Bagi Lucy, Afrika Selatan pasca-apartheid dengan masyarakatnya yang tidak lagi disegregasi adalah apa yang perlu dihadapinya. Dia berpendapat mungkin pemerkosaan yang dialaminya adalah bayaran yang harus direlakannya sebagai orang kulit putih yang ingin berdiam di tempat itu. Dia sangat trauma dan sadar bahwa dengan menerima tawaran Petrus untuk menjadi 'istri ketiga'-nya dia sangat merendahkan diri, tetapi dia tidak melihat jalan lain yang lebih baik.

Ketika di akhir novel David Lurie menemui keluarga Melanie untuk berusaha sekali lagi memberi penjelasan dan menyampaikan permintaan maaf, ayah Melanie berkomentar: 'How the mighty have fallen'---betapa yang berkuasa telah jatuh. Kata 'mighty' membuat Lurie tercengang. Apa dirinya pantas disebut 'berkuasa'?

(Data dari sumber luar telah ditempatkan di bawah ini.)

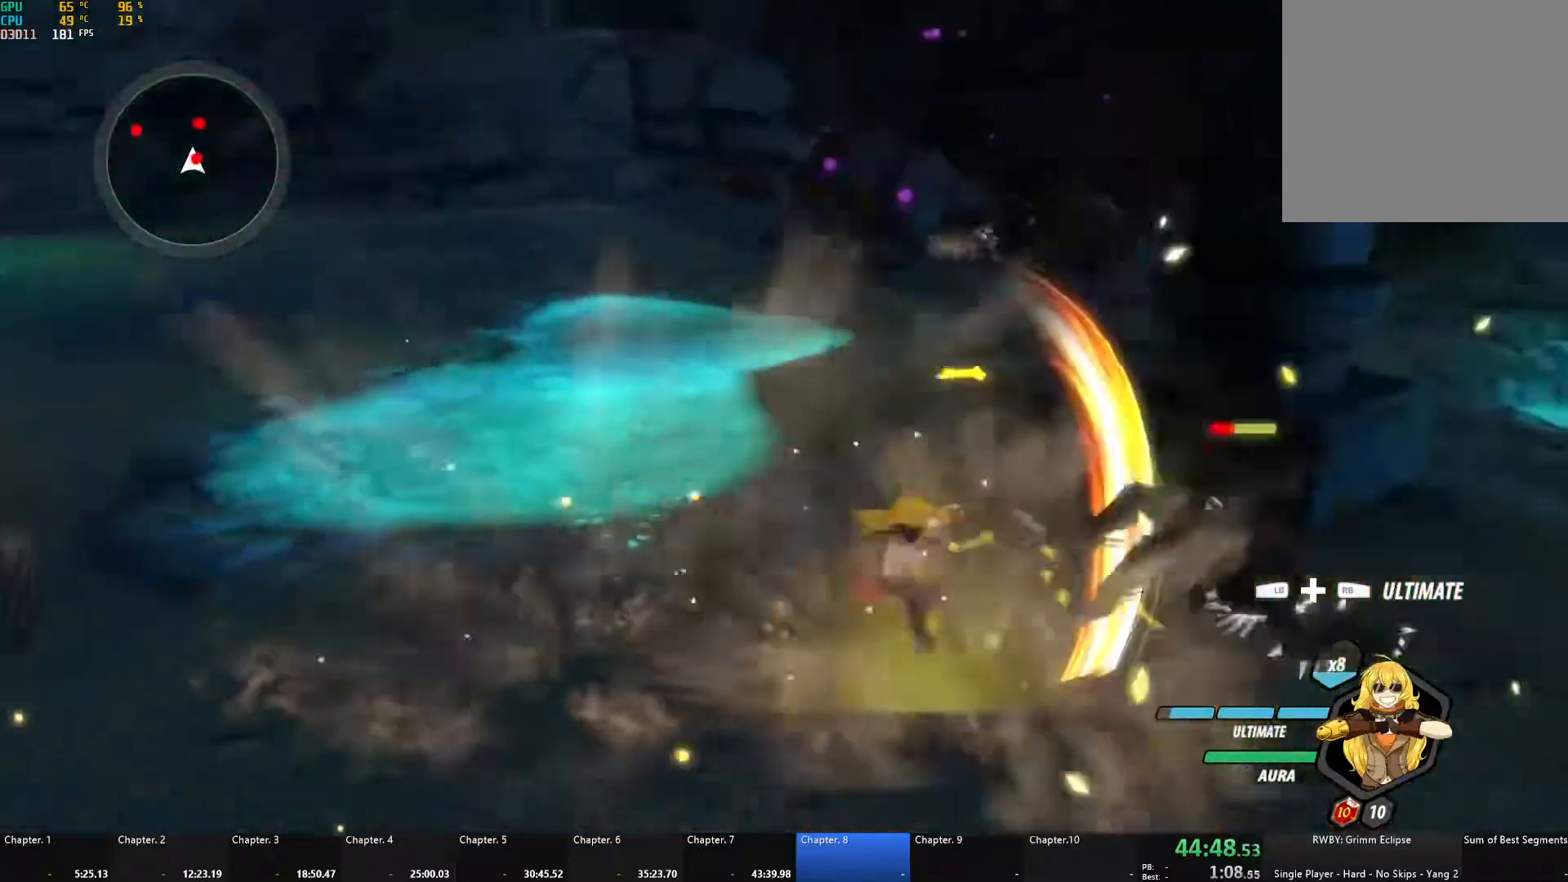
{"buttons": ["L1"], "left_stick": "up", "right_stick": "center", "events": [[33, "left_stick", "up-right"], [50, "X", "down"], [167, "L1", "up"], [167, "X", "up"], [183, "A", "up"], [183, "B", "down"], [283, "B", "up"], [300, "left_stick", "up"], [317, "A", "down"], [333, "L1", "down"], [367, "X", "down"], [483, "X", "up"], [500, "A", "up"]]}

Sebetulnya, dalam kedua kasus yang dialami Lurie, relasi kekuasaan telah berbalik dan dia tidak dapat lagi dikatakan berada di pihak yang kuat dan berkuasa. Ketika dituduh melakukan pelecehan seksual, Lurie sadar bahwa dirinya berada di pihak yang lemah.

'Kesadaran jender' di kampusnya telah dengan sangat kuat memengaruhi pandangan dan perasaan orang maupun prosedur kampus dalam menangani kasus semacam itu sehingga Lurie tidak bisa mengharapkan simpati dan pembelaan. Hal yang serupa berlaku dalam peristiwa yang menimpanya bersama Lucy. Dia dan Lucy sebagai orang kulit putih kini berada di pihak yang lemah, tanpa perlindungan orang kulit hitam mereka tak dapat hidup dengan aman.[]

NOTE:Resensi ini awalnya dimuat di rubrik 'Buku', Kompas, Minggu, 23 Oktober 2005.